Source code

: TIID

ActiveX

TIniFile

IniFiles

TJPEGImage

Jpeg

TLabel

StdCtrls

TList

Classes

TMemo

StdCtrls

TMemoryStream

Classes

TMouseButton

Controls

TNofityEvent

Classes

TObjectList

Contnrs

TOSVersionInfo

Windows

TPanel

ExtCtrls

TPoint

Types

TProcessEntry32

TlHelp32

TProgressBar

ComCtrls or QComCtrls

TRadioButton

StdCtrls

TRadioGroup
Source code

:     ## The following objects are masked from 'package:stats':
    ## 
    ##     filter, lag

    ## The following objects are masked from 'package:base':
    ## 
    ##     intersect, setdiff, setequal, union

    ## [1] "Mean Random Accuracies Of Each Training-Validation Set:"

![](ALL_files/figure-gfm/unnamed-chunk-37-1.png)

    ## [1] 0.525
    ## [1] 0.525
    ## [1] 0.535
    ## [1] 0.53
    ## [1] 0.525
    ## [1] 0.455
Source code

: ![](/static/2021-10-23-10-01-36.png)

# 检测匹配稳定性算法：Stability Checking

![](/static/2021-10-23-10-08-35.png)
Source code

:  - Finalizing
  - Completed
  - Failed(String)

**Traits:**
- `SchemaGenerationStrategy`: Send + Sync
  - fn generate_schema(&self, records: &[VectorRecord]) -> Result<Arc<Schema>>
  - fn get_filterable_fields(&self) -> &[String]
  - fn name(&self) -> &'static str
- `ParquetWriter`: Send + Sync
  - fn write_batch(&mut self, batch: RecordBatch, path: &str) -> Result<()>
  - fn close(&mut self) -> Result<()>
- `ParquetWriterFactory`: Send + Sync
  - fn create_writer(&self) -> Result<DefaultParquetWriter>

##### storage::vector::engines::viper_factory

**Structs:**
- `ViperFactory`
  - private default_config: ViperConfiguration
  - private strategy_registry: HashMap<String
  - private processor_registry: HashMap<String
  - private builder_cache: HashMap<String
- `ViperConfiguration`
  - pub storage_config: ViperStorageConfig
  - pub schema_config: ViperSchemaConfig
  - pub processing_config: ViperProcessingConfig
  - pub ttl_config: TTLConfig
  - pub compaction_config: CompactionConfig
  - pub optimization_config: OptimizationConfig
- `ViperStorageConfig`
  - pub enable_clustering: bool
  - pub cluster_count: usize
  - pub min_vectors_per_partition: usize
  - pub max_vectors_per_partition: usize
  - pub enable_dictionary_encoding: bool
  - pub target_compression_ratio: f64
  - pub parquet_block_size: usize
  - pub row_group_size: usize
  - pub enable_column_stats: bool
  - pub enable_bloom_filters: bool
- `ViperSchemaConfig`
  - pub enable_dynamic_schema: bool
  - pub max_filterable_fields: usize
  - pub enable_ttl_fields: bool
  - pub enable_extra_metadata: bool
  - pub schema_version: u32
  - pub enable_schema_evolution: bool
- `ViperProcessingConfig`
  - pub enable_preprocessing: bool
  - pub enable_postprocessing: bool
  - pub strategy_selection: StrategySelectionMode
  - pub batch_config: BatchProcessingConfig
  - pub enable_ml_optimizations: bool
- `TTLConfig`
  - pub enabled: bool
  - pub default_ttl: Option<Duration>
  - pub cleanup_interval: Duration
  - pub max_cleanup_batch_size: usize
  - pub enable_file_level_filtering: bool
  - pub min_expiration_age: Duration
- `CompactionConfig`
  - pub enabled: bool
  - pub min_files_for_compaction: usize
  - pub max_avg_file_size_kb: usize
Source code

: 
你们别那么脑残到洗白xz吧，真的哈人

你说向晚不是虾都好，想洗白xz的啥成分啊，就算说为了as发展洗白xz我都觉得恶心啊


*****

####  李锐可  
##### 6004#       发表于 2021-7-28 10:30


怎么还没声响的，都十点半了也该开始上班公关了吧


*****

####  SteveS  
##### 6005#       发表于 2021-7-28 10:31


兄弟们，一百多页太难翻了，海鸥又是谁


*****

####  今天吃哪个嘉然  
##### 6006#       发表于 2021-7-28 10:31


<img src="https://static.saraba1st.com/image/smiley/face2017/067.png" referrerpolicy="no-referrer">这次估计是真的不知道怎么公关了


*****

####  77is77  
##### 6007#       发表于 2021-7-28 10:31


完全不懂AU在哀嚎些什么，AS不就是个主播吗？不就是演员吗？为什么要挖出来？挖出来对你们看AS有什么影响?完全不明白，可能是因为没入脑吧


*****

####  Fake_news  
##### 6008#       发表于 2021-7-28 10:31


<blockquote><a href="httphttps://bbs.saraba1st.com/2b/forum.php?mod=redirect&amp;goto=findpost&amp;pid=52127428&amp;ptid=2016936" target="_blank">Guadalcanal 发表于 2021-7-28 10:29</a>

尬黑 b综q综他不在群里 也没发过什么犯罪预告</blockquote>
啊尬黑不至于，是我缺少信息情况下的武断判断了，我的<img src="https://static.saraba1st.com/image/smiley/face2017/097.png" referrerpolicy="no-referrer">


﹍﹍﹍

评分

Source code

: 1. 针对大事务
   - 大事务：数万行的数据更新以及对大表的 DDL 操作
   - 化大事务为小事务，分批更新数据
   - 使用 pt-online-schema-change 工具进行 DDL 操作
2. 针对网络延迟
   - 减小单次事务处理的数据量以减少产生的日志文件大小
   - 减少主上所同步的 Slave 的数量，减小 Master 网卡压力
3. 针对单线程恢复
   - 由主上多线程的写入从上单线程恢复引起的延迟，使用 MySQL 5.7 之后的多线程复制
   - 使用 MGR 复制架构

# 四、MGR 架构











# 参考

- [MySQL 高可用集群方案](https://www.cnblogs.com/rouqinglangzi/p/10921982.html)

------------------------------------------------------------------------

* [EXERCISE]
Recast every line from the beginning of the records up to and including the line containing "ComCtrls or QComCtrls" as a numbered list, leaving out blank lines.

* [OUTPUT OF THE EXERCISE]
1. Source code
2. : TIID
3. ActiveX
4. TIniFile
5. IniFiles
6. TJPEGImage
7. Jpeg
8. TLabel
9. StdCtrls
10. TList
11. Classes
12. TMemo
13. StdCtrls
14. TMemoryStream
15. Classes
16. TMouseButton
17. Controls
18. TNofityEvent
19. Classes
20. TObjectList
21. Contnrs
22. TOSVersionInfo
23. Windows
24. TPanel
25. ExtCtrls
26. TPoint
27. Types
28. TProcessEntry32
29. TlHelp32
30. TProgressBar
31. ComCtrls or QComCtrls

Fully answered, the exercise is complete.